Si può intervenire in qualsiasi momento sistemando anche le temperature come si preferisce. La macchina non limita in nessun modo l’operato dell’artigiano casaro ma è di supporto alla sua attività.
“A detta di chi ne sta parlando in questi giorni, per lo più con toni enfatici (giornalisti che nulla sanno di trasformazione lattiero-casearia, ndr), l’attrezzatura produrrà otto tipi di formaggio. E non nove né dieci.
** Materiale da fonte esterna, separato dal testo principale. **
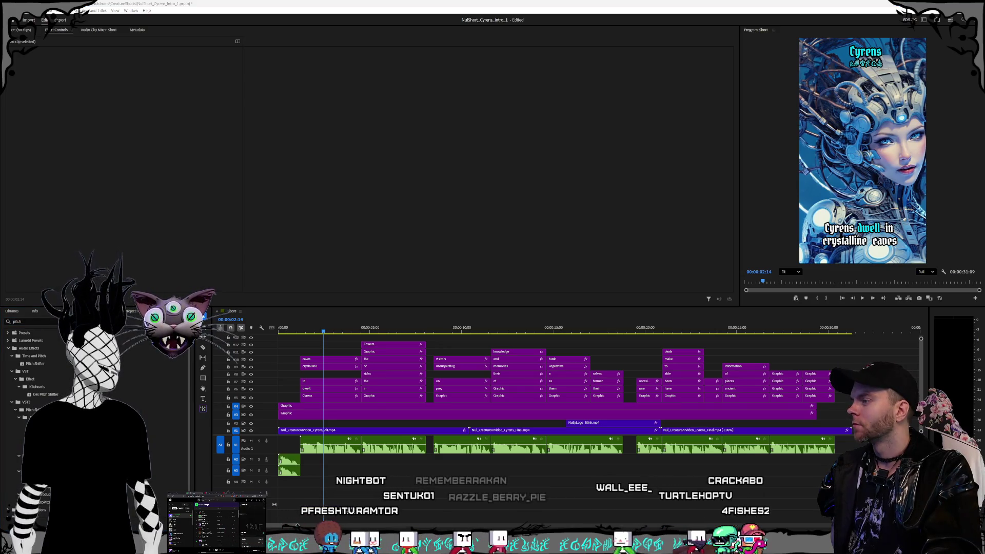
Apply kHs Pitch Shifter to Sirens_Word.mp3 and set its Pitch to -7.00 semitones.
left_click(41, 395)
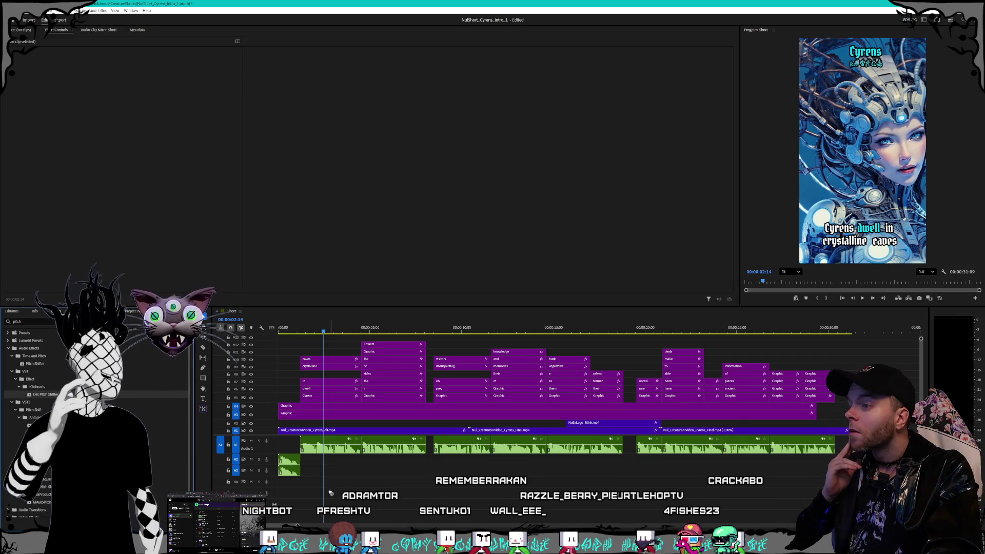
left_click_drag(289, 474, 288, 475)
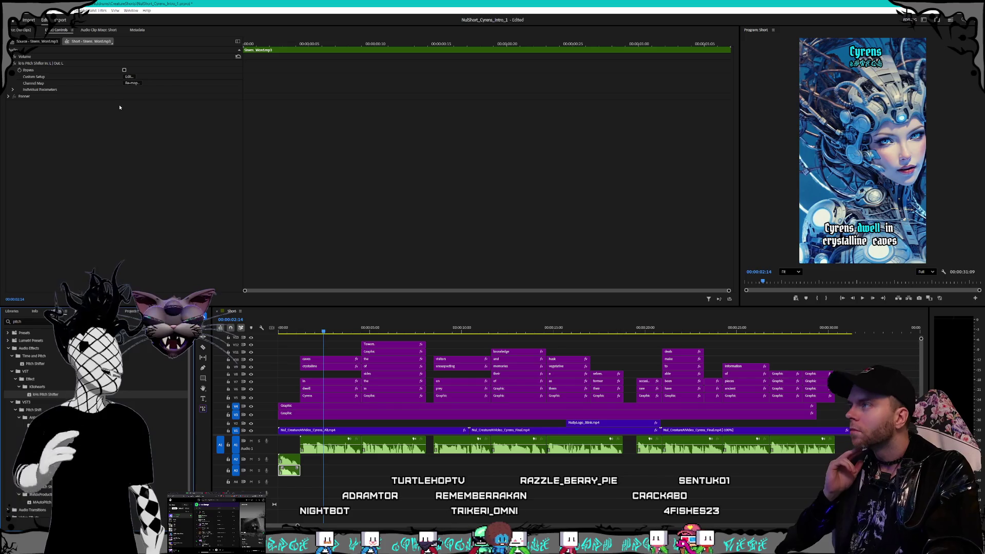
left_click(13, 90)
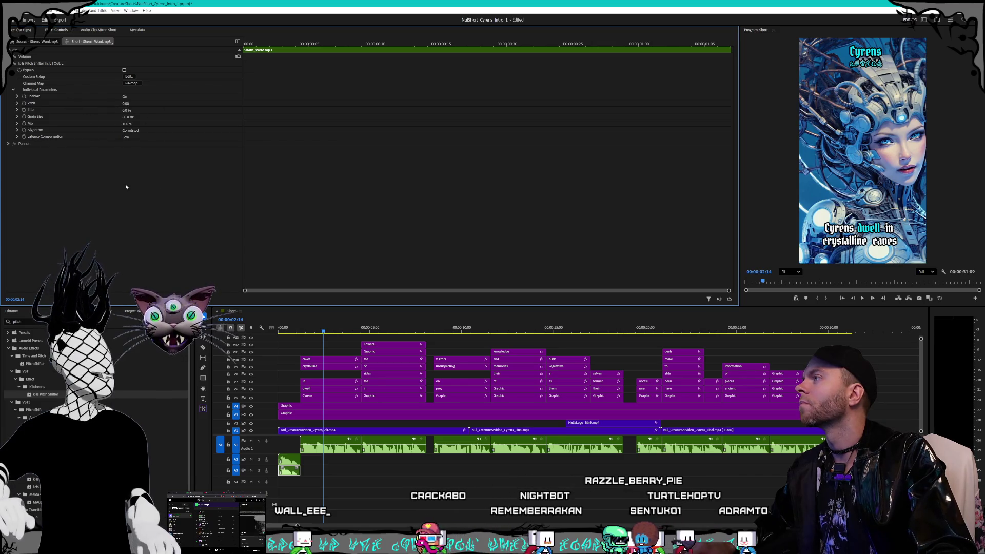
left_click(129, 77)
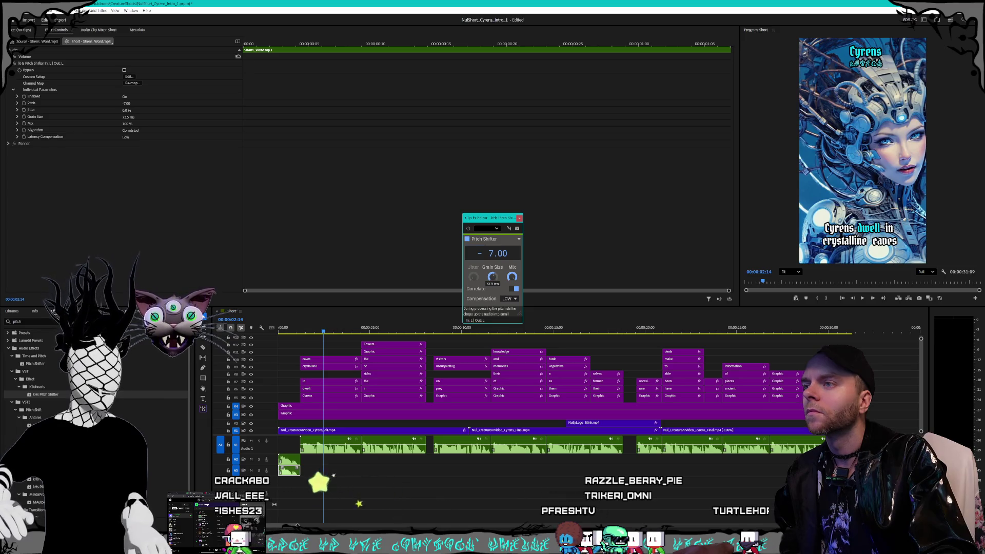
left_click(519, 218)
Spazio per programmi futuri, nuove idee e tendenze di mercato: zero.”
Sui nostri cataloghi per esigenze di spazio e di comunicazione riportiamo le possibilità di partenza, ma la macchina permette di aiutare l’artigiano a produrre qualsiasi tipo di formaggio desideri con qualsiasi tipo di latte sulla base dell’esperienza e della creatività del produttore.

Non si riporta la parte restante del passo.